Last week, Oksana Makarova, the Head of the Ukrainian Ministry of Finance, sat down with local news outlet MC Today. Makarova spoke about the decision of President Volodymir Zelensky to strengthen the country’s Anti-Money Laundering (AML) policies in line with recommendations provided by the Financial Action Task Force (FATF).
$1,200 is the Line in the Sand
As a draft on the Finance Ministry’s website showed, the policymaker echoed the government’s AML resolutions. Makarova confirmed that the country’s government would be paying special attention to its crypto space.

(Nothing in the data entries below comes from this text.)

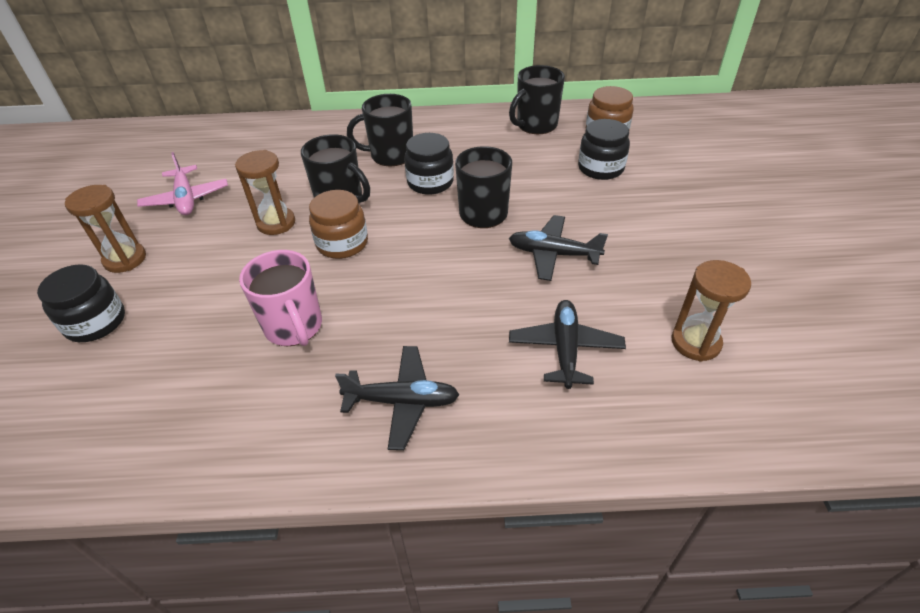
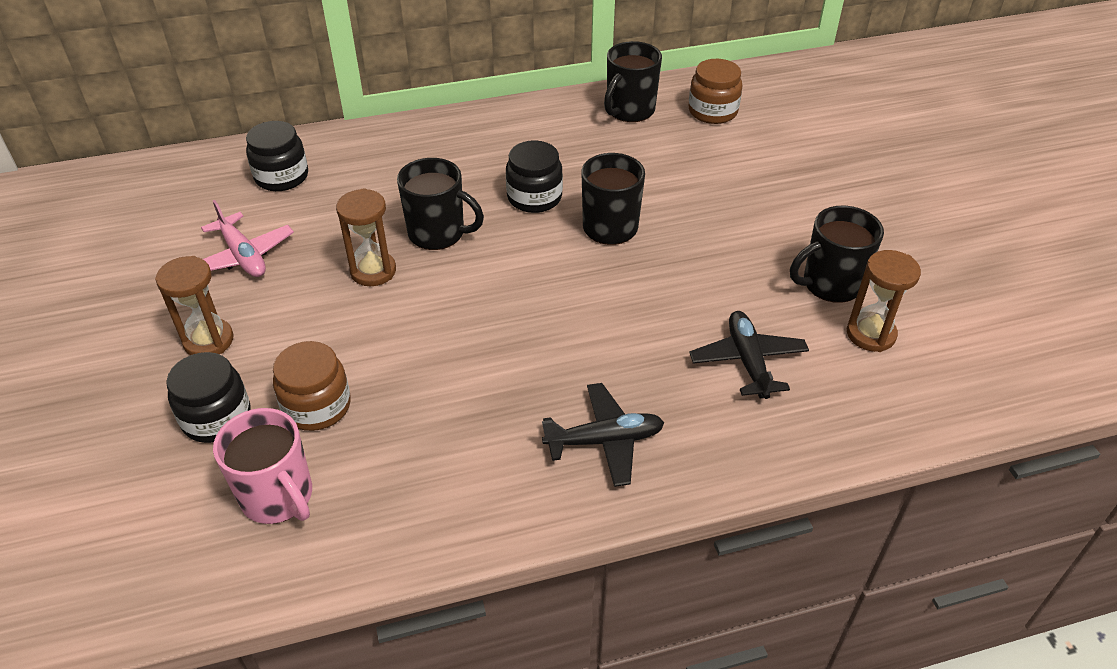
camera: 15 degrees left, 0 degrees up
pink mug [239,250,322,346] -> pink mug moved to [213,408,312,524]
brown jar [309,190,368,259] -> brown jar moved to [273,341,351,431]
black mug [347,94,413,166] -> black mug moved to [790,206,884,303]
black plane [509,215,608,281] -> none
black jar [578,119,630,180] -> black jar moved to [246,121,308,191]

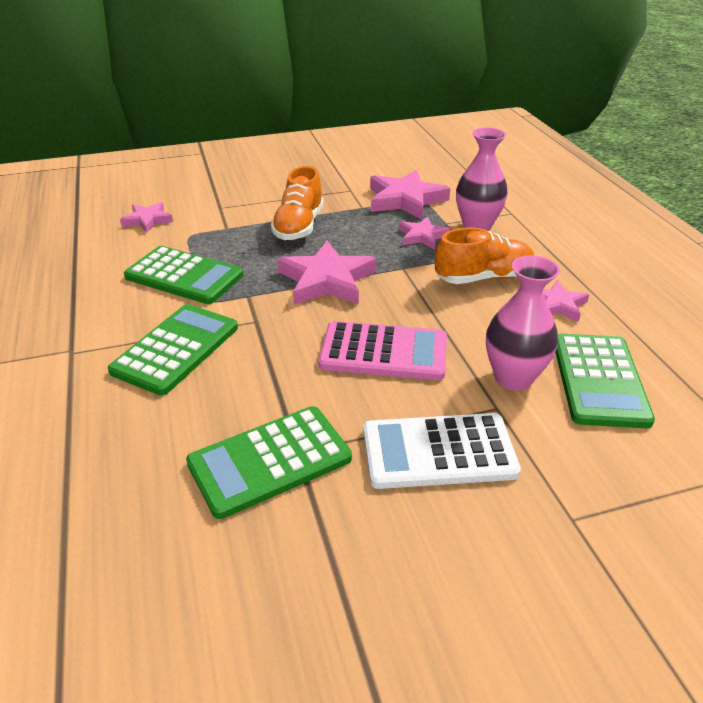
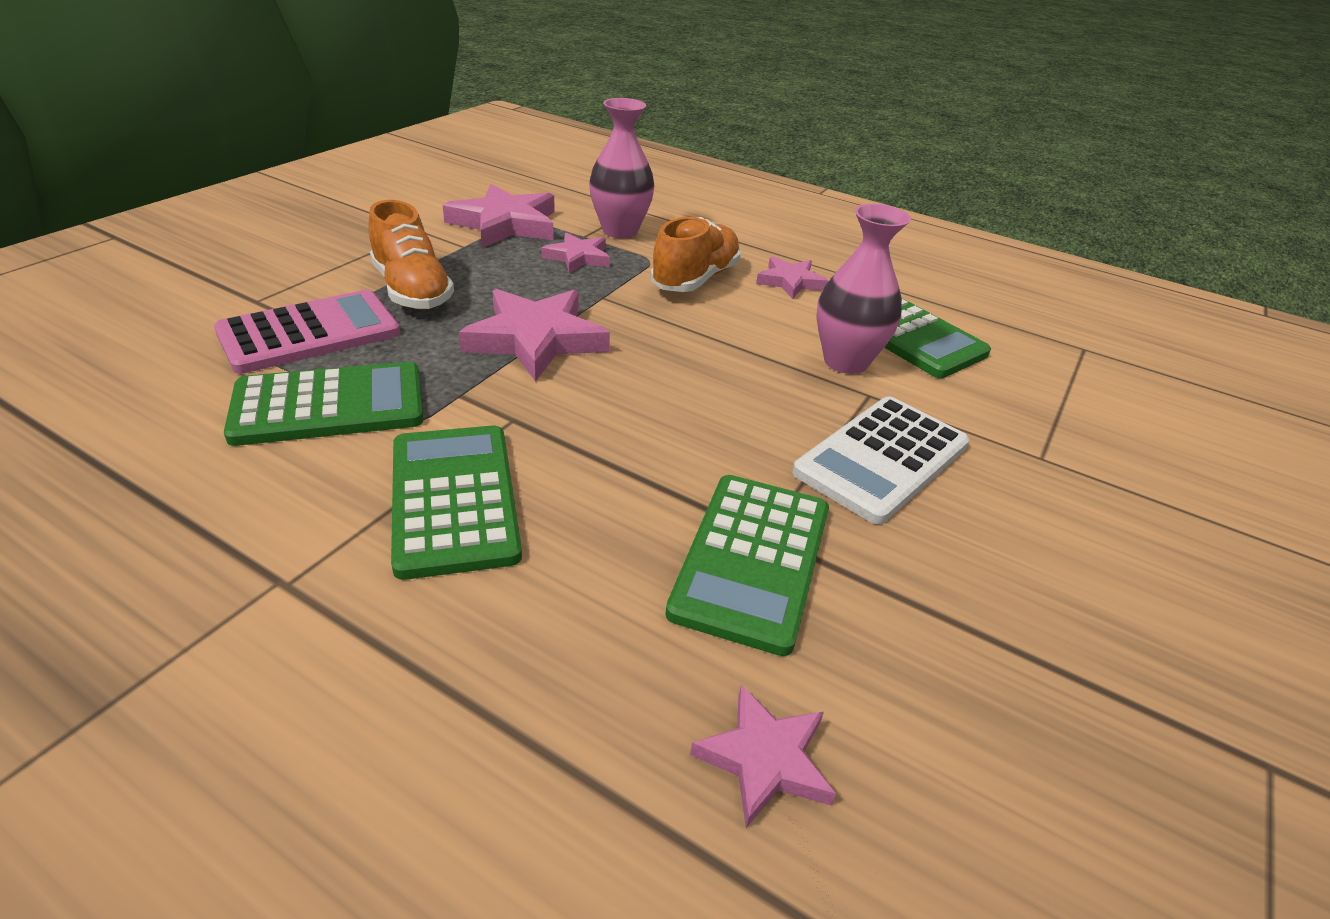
camera: 45 degrees left, 0 degrees up
pink star [120,202,173,233] -> pink star moved to [690,684,836,828]
pink calculator [318,321,447,380] -> pink calculator moved to [214,290,401,374]

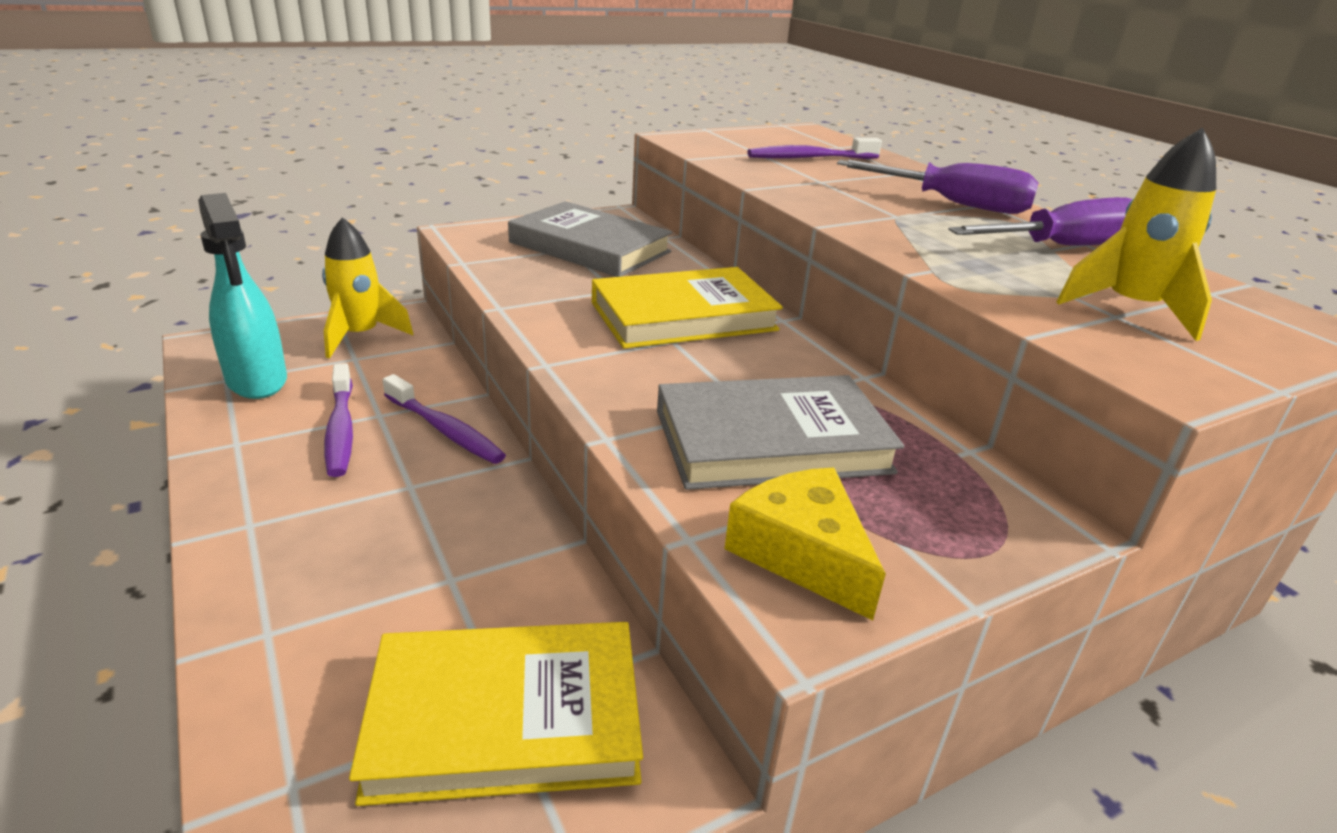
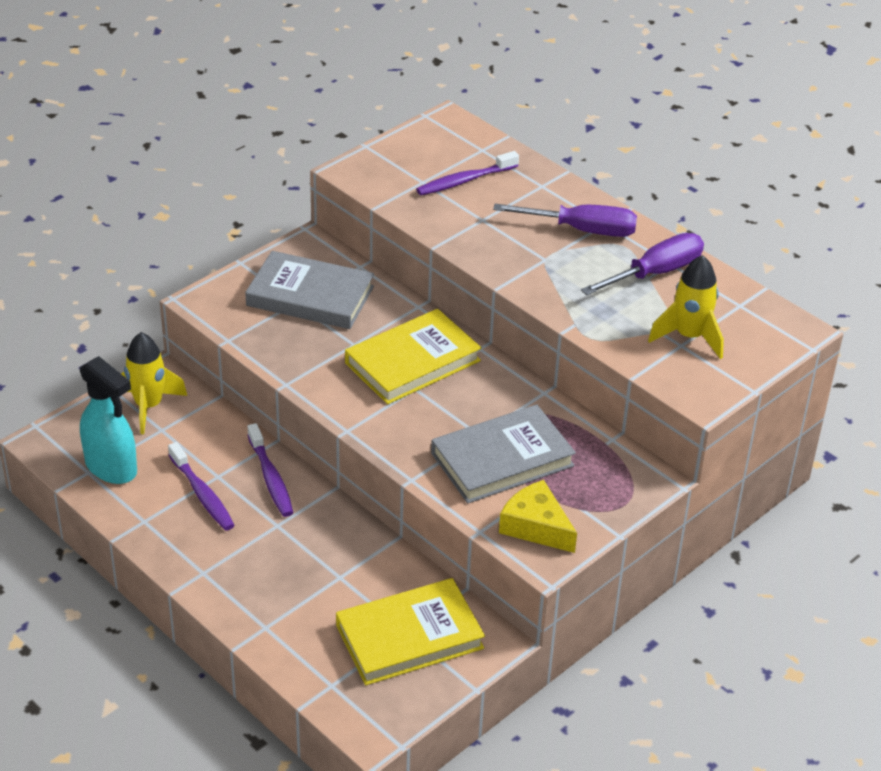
camera: 15 degrees left, 10 degrees up
purple toothbrush [383,374,506,464] -> purple toothbrush turned 45 degrees clockwise [248,423,293,517]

They would monitor transactions that cross the 30,000 Ukrainian hryvnias (or $1,200) threshold.
“If exchanges, exchangers, banks or other companies make payments in cryptocurrencies worth more than UAH 30,000 in equivalent, they must verify such transaction and collect detailed customer information. The customer must provide comprehensive information about the origin and destination of their virtual assets,” she confirmed.
Going forward, a service provider is required to report any transaction above that threshold that seems suspicious to the State Financial Monitoring Service (SCFM), the Ukrainian financial watchdog. The agency has been given the freedom to block any suspicious transactions and even seize any cryptocurrencies suspected of being illicit.
“The SCFM has access to an analytical product that allows investigations into the origins of crypto-assets and their uses. It is impossible to stop operations now, but it is possible to block crypto wallets and remove illegally obtained crypto assets. This can be done by accessing the crypto’s private keys as a result of complex investigations,” Makarova added.
Ukraine Gets Serious with AML Enforcement
The SCFM has already claimed to have access to an analytical tool that will help it to investigate the origins of crypto-assets and their uses, As Makarova explained, they have conducted several successful tests on the tool and are ready to give it real-life application to check its effectiveness.
However, it’s worth noting that the Ukrainian AML laws are more extensive than just that. According to the draft that was passed by President Zelensky last month, all virtual asset service providers (VASPs) are to ensure that any transactions exceeding the 40,000 hryvnias ($1,600) price level are documented. They are also mandated to provide authorities with information concerning all parties involved.
The VASPs are also mandated to report to authorities when traders are registered in jurisdictions that aren’t compliant with AML recommendations, when certain traders are from the same family, when traders are from abroad, and when the specific cash transactions occurred as well.
The Ministry of Digital Transformation of Ukraine has also signed a Memorandum of Understanding with Binance to work on clarifying the legal status of cryptocurrencies in the country. As Binance CEO Changpeng Zhao explained at the time, legal clarification is an important step to ensuring positive growth in the industry, while also attracting both local and foreign investment.